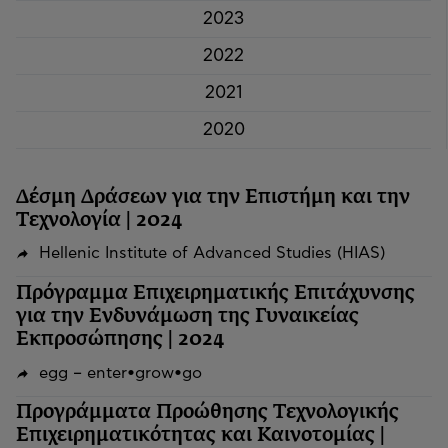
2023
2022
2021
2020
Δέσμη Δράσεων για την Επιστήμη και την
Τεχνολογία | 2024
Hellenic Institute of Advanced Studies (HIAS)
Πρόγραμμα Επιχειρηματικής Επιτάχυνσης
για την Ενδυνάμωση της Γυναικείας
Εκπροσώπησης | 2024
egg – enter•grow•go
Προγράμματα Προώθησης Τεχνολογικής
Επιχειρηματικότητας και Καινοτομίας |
...
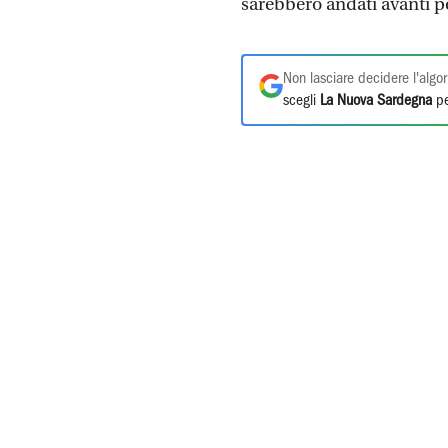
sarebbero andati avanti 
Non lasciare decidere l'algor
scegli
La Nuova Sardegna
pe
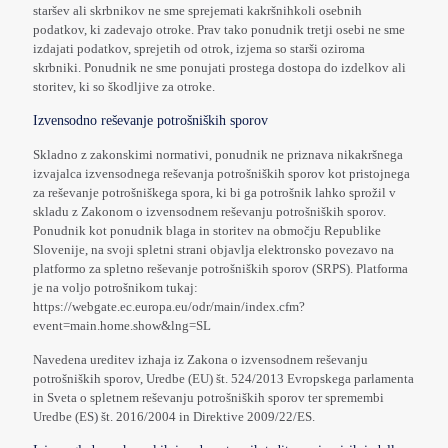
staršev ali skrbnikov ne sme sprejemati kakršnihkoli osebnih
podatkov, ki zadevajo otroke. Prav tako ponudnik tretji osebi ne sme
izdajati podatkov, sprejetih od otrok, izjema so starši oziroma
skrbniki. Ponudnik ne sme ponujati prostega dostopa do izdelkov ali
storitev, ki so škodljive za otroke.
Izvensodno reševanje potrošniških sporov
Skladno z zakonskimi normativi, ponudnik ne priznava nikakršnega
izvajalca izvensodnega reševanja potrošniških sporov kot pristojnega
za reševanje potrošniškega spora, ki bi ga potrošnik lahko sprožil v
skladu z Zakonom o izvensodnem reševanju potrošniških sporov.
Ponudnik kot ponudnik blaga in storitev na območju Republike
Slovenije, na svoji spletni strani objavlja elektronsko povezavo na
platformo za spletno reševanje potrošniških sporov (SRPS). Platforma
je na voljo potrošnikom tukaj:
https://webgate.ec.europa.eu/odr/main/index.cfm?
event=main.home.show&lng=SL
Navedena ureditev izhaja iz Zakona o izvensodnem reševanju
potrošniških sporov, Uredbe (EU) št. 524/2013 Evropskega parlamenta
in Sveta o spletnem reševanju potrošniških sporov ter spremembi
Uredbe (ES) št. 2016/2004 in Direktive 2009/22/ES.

● **Task**: Please gather every row above that contains the word "reševanju" and copy each one in full. Treat uppercase and lowercase as different.

● **Expected answer**:
skladu z Zakonom o izvensodnem reševanju potrošniških sporov.
Navedena ureditev izhaja iz Zakona o izvensodnem reševanju
in Sveta o spletnem reševanju potrošniških sporov ter spremembi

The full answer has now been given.